Landing your first job can be tough. Whether it be in college or after graduation, some career-seeking collegietes are wary about what exactly they want in a first job. Maybe during college you changed your major three times, making it difficult to gain experience in your field when you didn't even know what your field was! Maybe upon graduating, you just figured out where you'd like to start, but had no internships to put on your resume. Being undecided is okay! You just have to do some extra work to sell yourself to employers when you don't have relevant things in your cover letter that say, "Hire me!"
Do your research
Don't just research the responsibilities of your dream job. Research every factor that made that job come to be. Look for the people you would be working with, their accomplishments, their contributions to the company, and similarities or talking points that can be centered around them. Don't just hover on the "About Us" page on the company's website. Research the founders individually, learn about their backgrounds, how they came to be successful in their fields, and what you admire most about them. Making your investment in the company personal can be a major selling point. Say your goal in life is to work at Self - mentioning that you heard Editor-in-Chief Joyce Chang speak at Her Conference would sound great in an interview! Most importantly, ask questions! As Danielle Tullo, editorial assistant at Cosmopolitan.com said at Her Conference, employees love when job-seeking students ask them about their experience and even offer to buy them coffee in order to pick their brains about their daily life. Reach out to anyone and everyone in your desired role, you never know what could come of it!
Visit the Career Services Center on campus
Perhaps the most important place on campus (other than the dining hall) is your one-stop-shop for all things career.
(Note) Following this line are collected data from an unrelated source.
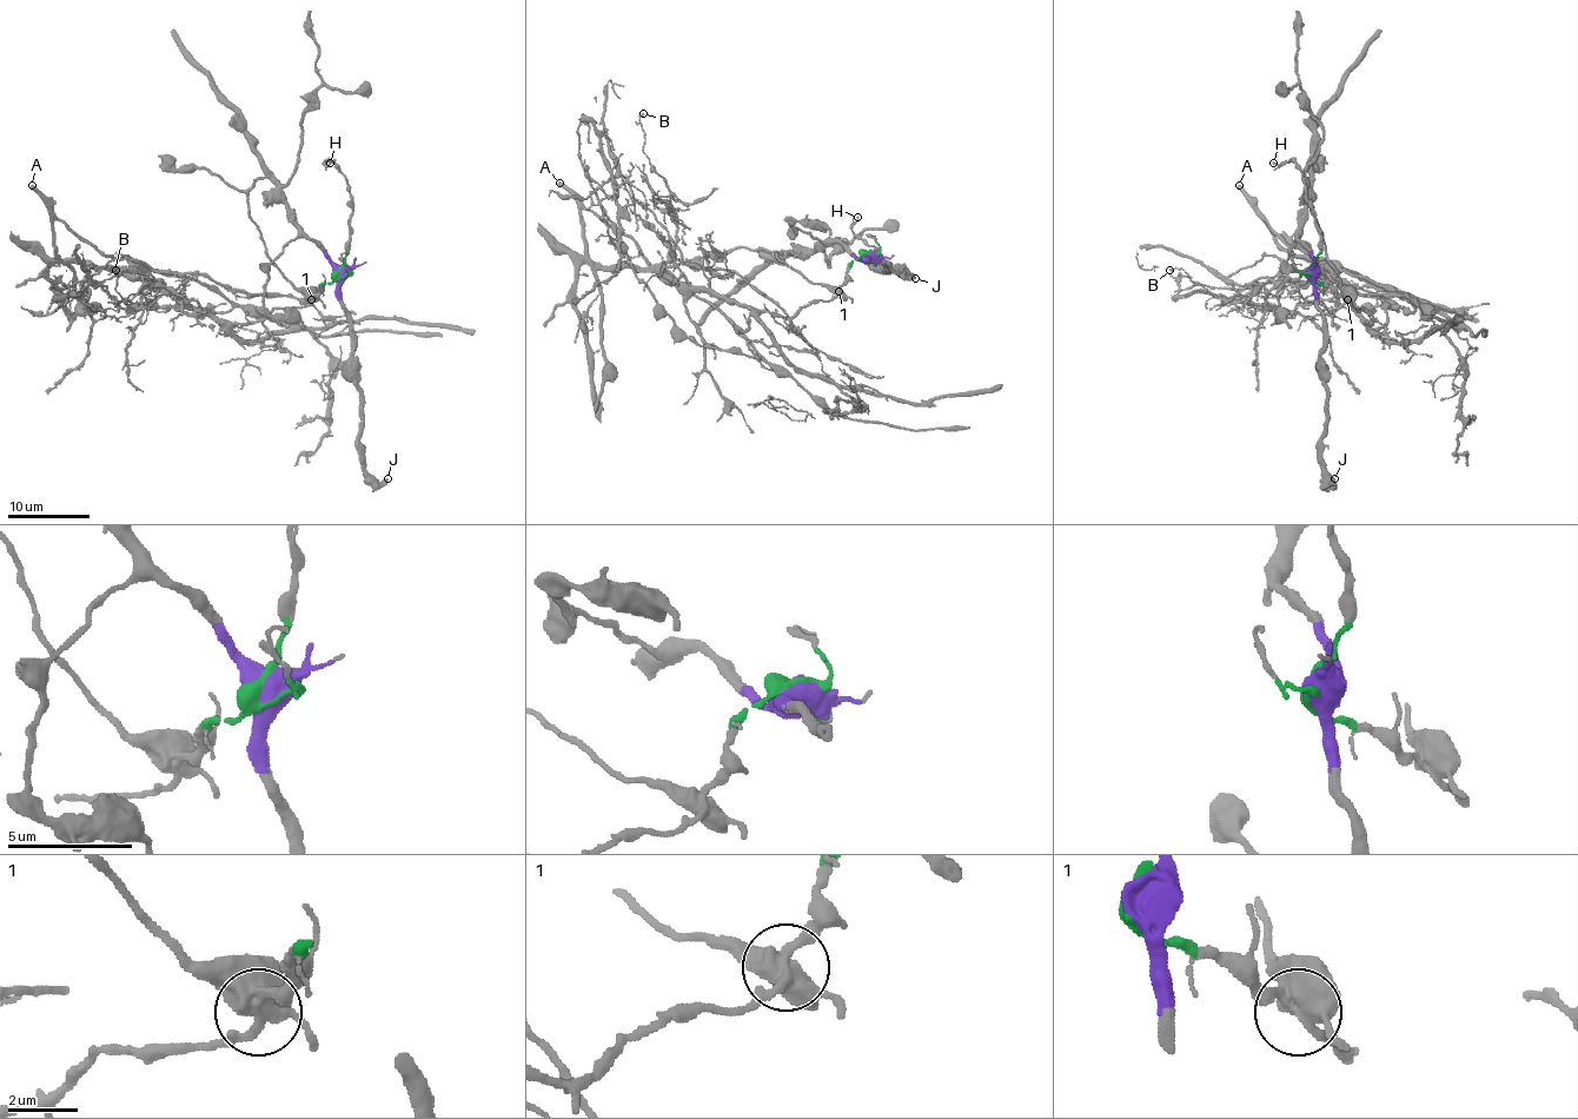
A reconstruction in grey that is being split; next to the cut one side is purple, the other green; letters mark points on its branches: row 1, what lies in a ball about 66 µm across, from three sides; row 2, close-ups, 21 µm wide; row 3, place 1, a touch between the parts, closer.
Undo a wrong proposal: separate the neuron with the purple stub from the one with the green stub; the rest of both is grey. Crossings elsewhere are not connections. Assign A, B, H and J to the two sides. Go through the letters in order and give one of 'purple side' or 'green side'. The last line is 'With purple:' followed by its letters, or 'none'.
A: green side
B: green side
H: green side
J: purple side
With purple: J

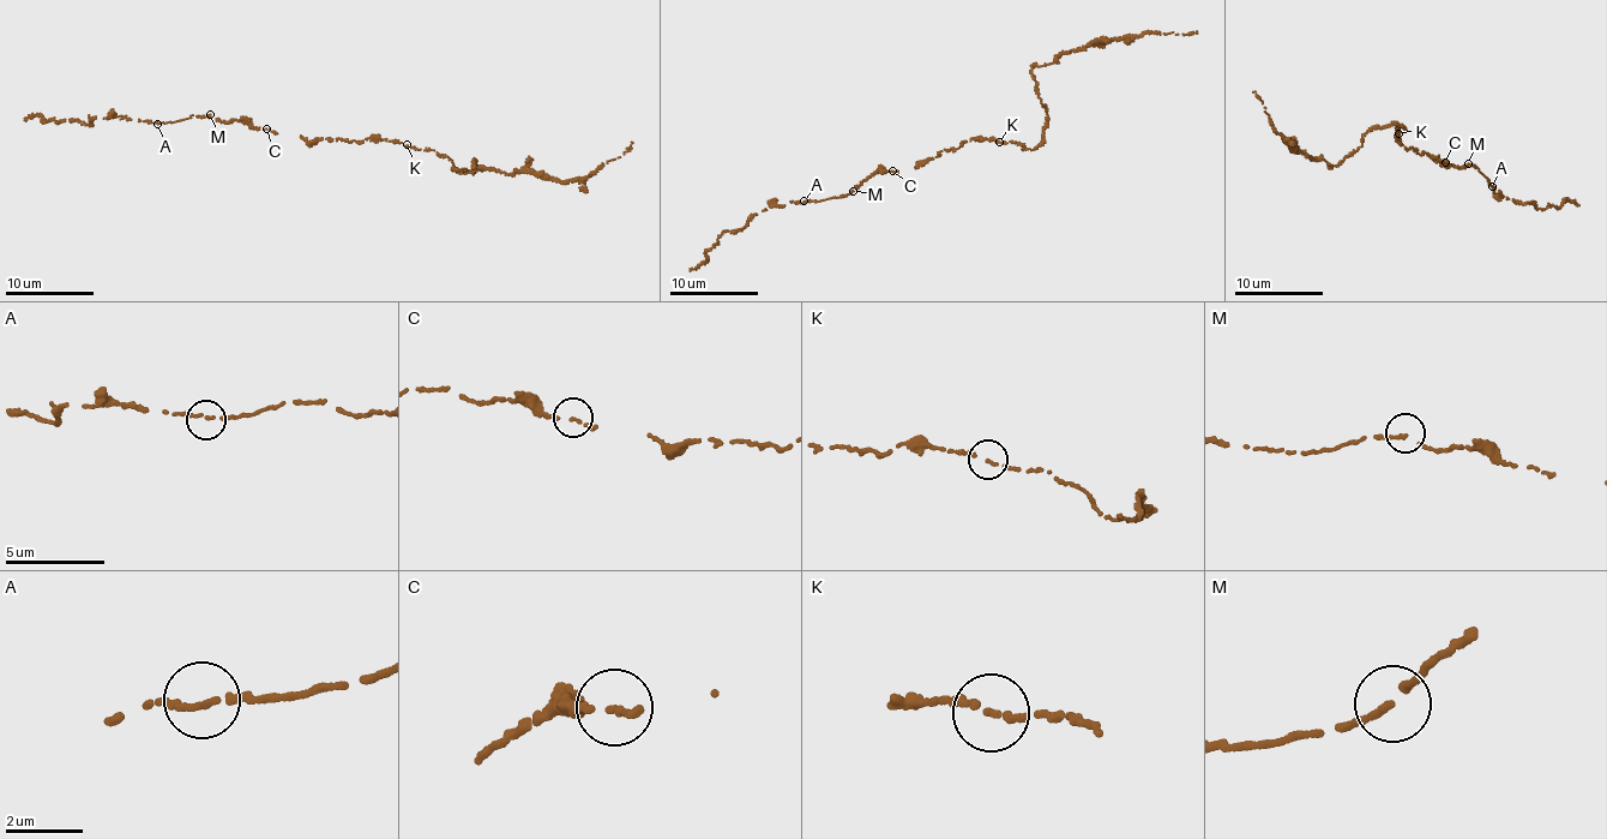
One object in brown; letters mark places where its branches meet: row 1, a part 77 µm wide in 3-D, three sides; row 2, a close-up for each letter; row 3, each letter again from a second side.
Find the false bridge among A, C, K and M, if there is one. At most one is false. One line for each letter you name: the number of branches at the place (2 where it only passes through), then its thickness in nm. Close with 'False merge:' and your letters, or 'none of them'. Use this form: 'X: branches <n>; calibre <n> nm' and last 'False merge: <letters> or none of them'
False merge: none of them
The experts in this office make it their job to find students successful employment opportunities. Don't feel shy about setting up an appointment with a career counselor, it is what they are there for! If you haven't already, setting up a meeting to figure out next steps with a career counselor at your school would be a great way to find some assistance in searching for a job if you have limited or no experience.
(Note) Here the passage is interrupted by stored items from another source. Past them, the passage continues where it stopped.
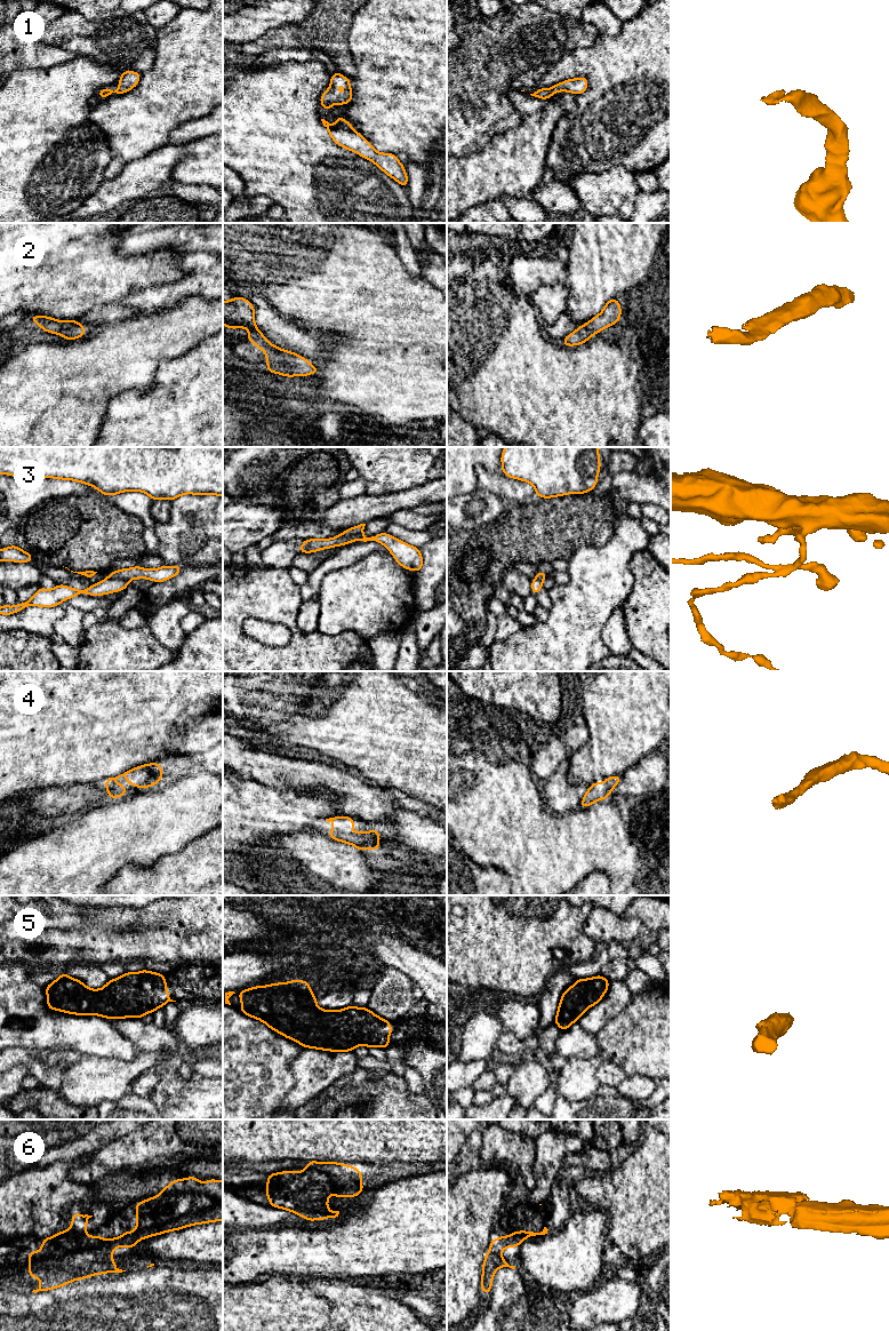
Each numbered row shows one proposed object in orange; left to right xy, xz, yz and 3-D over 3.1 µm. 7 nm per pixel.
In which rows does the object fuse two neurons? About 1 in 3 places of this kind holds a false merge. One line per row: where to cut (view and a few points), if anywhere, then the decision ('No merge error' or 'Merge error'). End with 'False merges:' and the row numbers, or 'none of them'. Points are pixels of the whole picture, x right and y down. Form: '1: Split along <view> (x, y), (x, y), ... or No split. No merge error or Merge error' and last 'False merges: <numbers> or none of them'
1: No split. No merge error
2: No split. No merge error
3: Split along xz (361, 532), (354, 535), (334, 538). Merge error
4: No split. No merge error
5: No split. No merge error
6: No split. No merge error
False merges: 3

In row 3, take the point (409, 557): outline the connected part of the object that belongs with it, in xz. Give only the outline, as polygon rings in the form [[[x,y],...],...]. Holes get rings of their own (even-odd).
[[[382,532],[375,536],[367,537],[362,533],[345,536],[345,537],[331,537],[331,539],[307,539],[299,547],[299,553],[311,553],[323,549],[330,549],[334,547],[341,547],[350,544],[357,540],[363,542],[375,541],[382,543],[393,556],[395,561],[403,568],[414,572],[421,572],[423,568],[423,556],[419,548],[413,547],[392,535]]]

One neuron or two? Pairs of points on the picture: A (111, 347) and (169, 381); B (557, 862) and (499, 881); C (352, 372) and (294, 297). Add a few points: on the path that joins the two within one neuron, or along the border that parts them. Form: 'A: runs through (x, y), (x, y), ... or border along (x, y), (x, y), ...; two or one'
A: border along (177, 357), (159, 363), (147, 388), (133, 388); two
B: border along (482, 867), (501, 869), (511, 883); two
C: runs through (358, 348), (358, 337), (318, 297); one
Use college courses as "Relevant Experience."
While you may not have had an internship at a finance or insurance company, you may have taken several Accounting, Economics, Business Law, and Financial Management courses at your university. Use that to your advatage! Create a section on your resume entitled, "Relevant Coursework" and use it to boast about all the amazing work you did during your four years! Employers appreciate the significance of hard-earned A's in college, and would love to hear you make a connection between your studies and their company. So if you took an integral capstone course where you worked intensively on industry-leading companies, write up the skills you acquired in that class, and feature them on your resume.
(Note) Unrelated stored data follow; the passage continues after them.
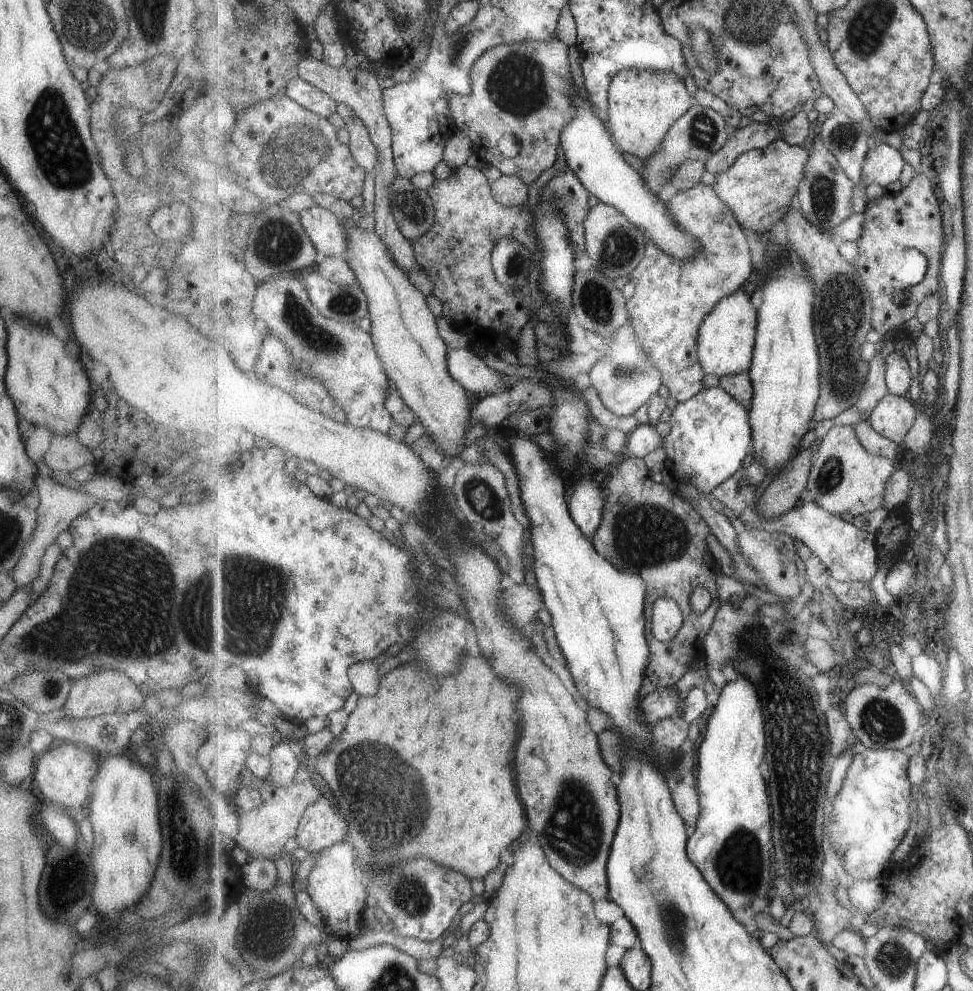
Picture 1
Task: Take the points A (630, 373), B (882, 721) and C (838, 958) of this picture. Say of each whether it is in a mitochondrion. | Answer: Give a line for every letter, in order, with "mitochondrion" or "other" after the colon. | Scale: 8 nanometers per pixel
A: mitochondrion
B: mitochondrion
C: other

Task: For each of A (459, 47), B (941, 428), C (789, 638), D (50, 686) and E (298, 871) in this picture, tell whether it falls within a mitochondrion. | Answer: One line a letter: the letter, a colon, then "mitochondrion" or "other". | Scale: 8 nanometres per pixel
A: mitochondrion
B: other
C: mitochondrion
D: mitochondrion
E: other

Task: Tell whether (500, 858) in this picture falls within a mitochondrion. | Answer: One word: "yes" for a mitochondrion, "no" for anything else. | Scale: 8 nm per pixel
no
Accept any job in the field you are interested in
While it may not be the high level, super trendy, Devil Wears Prada job you were dreaming of, working in any department of a firm that specilizes in what you are intersted in is a huge first step. For instance, if you are interested in editorial, but end up working in marketing at Hearst, don't sweat it! If you work your butt off and make worthwhile connections, the next time Cosmo is hiring, they may look within the organization (to you!) for their next editorial employee. Job hunting is a complex maze of networking and learning how to work the system. Starting at an entry-level job can be all about meeting the right people and taking steps toward your future.